We should aim for our aquariums to have 0 ppm (parts per million) of nitrite
Nitrate is much less toxic than ammonia or nitrite. Fish can tolerate fairly high levels of nitrates, although it does vary by species. Some of the more delicate fish demand 0 ppm nitrate too.
Regular aquarium filters DO NOT remove nitrate from aquariums. There are specialist filters on the market which remove nitrate, but it is extremely rare for hobbyists to use them due to their cost and size. There are other techniques to remove nitrate, but they are beyond the scope of this article.
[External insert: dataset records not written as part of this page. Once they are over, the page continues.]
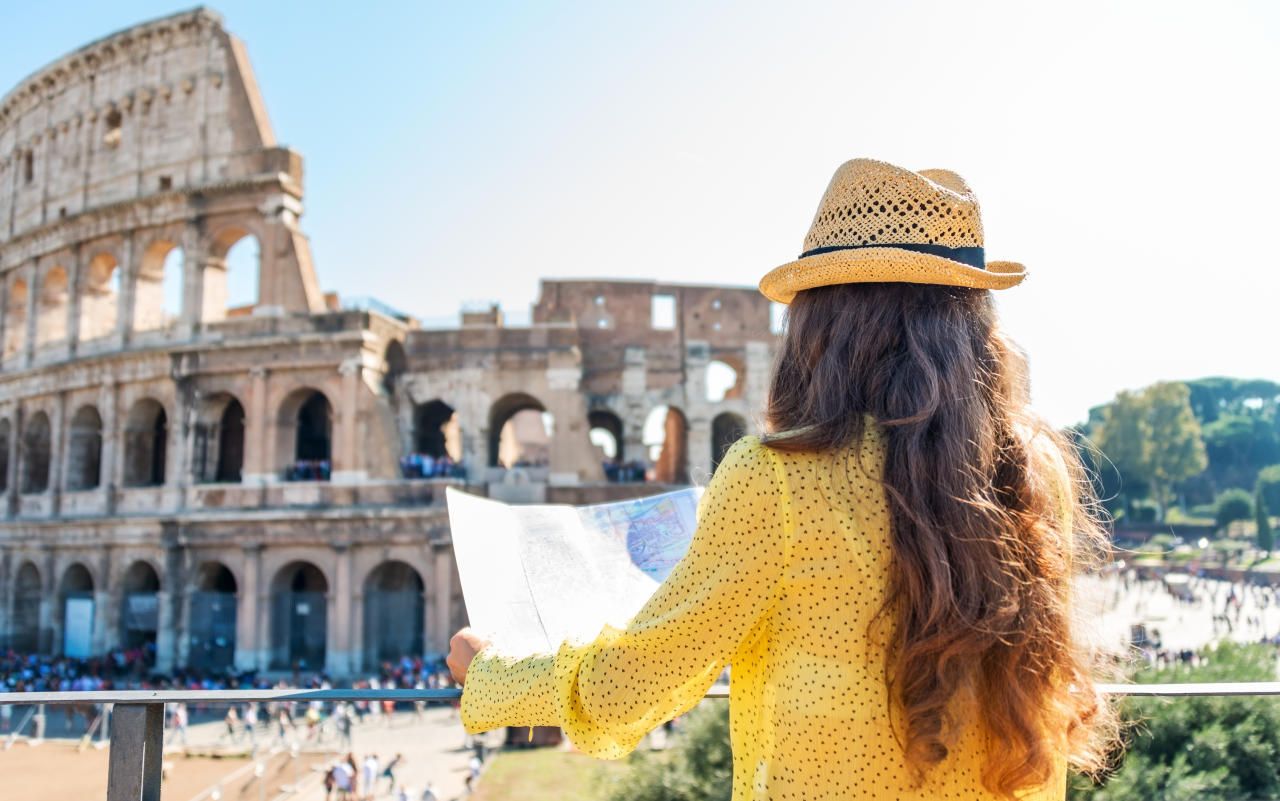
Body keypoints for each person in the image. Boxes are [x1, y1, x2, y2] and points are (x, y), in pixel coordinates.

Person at [446, 159, 1120, 800]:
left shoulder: (777, 479)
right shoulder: (1034, 470)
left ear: (824, 322)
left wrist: (494, 677)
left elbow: (637, 681)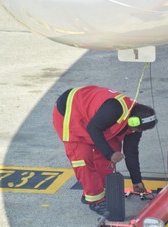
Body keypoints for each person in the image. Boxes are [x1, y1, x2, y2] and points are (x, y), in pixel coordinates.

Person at [52, 85, 157, 216]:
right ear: (133, 121)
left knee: (108, 154)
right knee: (82, 157)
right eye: (138, 129)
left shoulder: (137, 123)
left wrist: (136, 180)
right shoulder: (114, 109)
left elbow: (131, 152)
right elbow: (93, 128)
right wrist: (110, 154)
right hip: (70, 112)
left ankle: (93, 192)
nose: (138, 132)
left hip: (96, 120)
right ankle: (95, 201)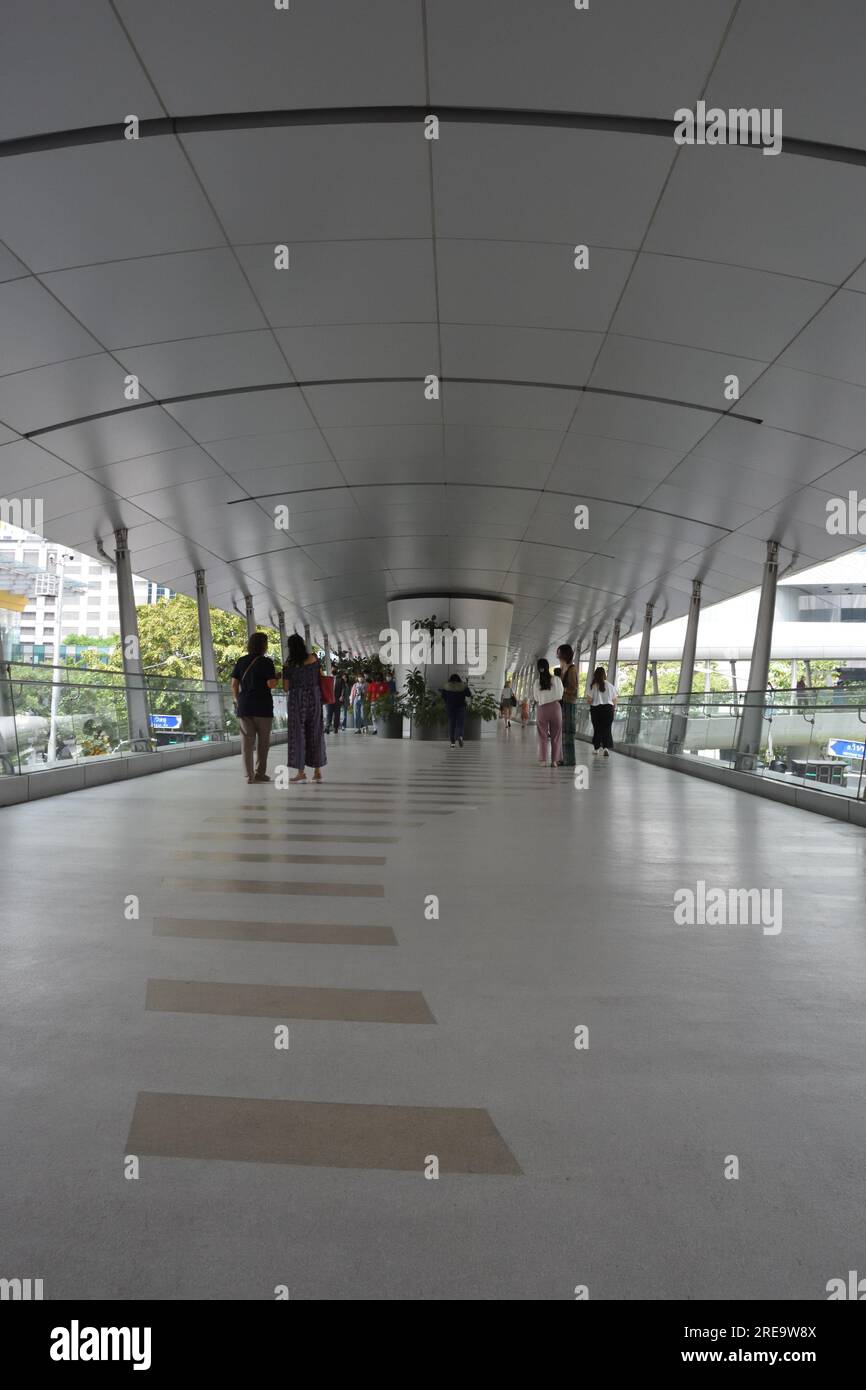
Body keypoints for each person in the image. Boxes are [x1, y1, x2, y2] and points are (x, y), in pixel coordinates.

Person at [231, 631, 279, 784]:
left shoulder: (241, 661)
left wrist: (237, 700)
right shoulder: (267, 662)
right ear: (263, 645)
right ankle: (260, 773)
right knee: (263, 744)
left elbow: (234, 684)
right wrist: (277, 677)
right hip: (263, 707)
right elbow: (270, 684)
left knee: (246, 743)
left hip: (245, 707)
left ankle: (249, 776)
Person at [282, 633, 326, 782]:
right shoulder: (313, 658)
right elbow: (321, 676)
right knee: (315, 732)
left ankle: (301, 772)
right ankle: (317, 771)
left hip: (297, 700)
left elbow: (286, 688)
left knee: (298, 735)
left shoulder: (289, 664)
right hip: (314, 697)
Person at [533, 658, 563, 766]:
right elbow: (560, 695)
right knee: (556, 736)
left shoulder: (537, 682)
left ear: (538, 669)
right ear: (548, 666)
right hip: (555, 708)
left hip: (542, 709)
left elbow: (536, 698)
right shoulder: (556, 680)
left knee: (542, 736)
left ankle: (543, 761)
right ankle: (555, 761)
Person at [556, 643, 579, 767]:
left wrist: (561, 689)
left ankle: (570, 760)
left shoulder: (571, 669)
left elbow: (573, 688)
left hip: (569, 704)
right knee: (564, 732)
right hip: (564, 703)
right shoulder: (564, 668)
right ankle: (566, 758)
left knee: (568, 732)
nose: (557, 655)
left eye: (559, 653)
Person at [587, 664, 618, 757]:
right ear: (604, 674)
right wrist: (614, 709)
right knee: (606, 729)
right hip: (608, 709)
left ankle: (596, 749)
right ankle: (605, 748)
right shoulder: (611, 686)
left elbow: (589, 700)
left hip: (596, 709)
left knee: (597, 729)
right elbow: (615, 700)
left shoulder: (594, 686)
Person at [440, 673, 472, 748]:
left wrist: (447, 702)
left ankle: (452, 742)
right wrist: (466, 687)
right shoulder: (462, 686)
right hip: (461, 707)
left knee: (452, 724)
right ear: (459, 679)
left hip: (450, 707)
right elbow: (469, 694)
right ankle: (460, 736)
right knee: (460, 724)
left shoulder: (446, 686)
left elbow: (443, 696)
To remove nitrate from our aquariums we have to carry out water changes. Personally, I like to change between 10% and 25% of the water in each of my aquariums every week. How much water I change very much depends on which species is in the particular aquarium.
How Do You Cycle An Aquarium?
I have written an extensive article titled How to Cycle A New Aquarium which looks at the subject in greater detail, but below I will give a brief summary of how to cycle an aquarium.
There are essentially 4 ways to cycle an aquarium;
- Fishless Cycling
- Fish-in Cycling
- Pre-cycled media
- Live bacteria in a bottle
Fishless cycling involves us aquarists pouring liquid ammonia into our fish tanks. By adding a little each day, we are ‘feeding’ the bacteria in our filters allowing them to multiply to the point where we could add fish.
The fish-in method involves taking a very hardy species of fish, like a Zebra Danio and adding a small group of them to a new tank. Zebra Danios are extremely hardy and can ride out the ‘spike’ of ammonia and then the spike of nitrite in the aquarium whilst the bacteria in the filter is establishing.
If you own more than one aquarium, you can start the cycling process by moving some of the media from one filter into the filter on your new aquarium. In theory, if you move some media from an established tank into the new tank, you could add the fish straight away, although I would still recommend adding just a few fish at a time so the filter doesn’t become overwhelmed.
Live Bacteria in a Bottle
There are now a number of different brands of ‘live bacteria’ that we can buy either online or from a local fish store. The theory is, pour the live bacteria into the aquarium, then add the fish. To be honest, I am extremely skeptical about using live bacteria and I would not recommend it as a way to cycle an aquarium.
How Long Does It Take To Cycle An Aquarium?
This is very much like asking ‘How long is a piece of string?’. The answer is, it depends. It is not possible to say how long an individual tank will take because there are so many variable factors.
The only way to know when an aquarium is cycled is to use a good-quality aquarium test kit. I have always had good success with the Master Test Kit from API. Once your test kit starts to show nitrate is present in the water, you know your filter is converting waste from ammonia to nitrite, then to nitrate and you are ready to add fish.
Cycling an aquarium is undoubtedly the most important part of setting up a new tank. If we just fill our tanks with water and chuck the fish in on day one, there is a very good chance the fish will quickly be overcome by the ammonia and they will die.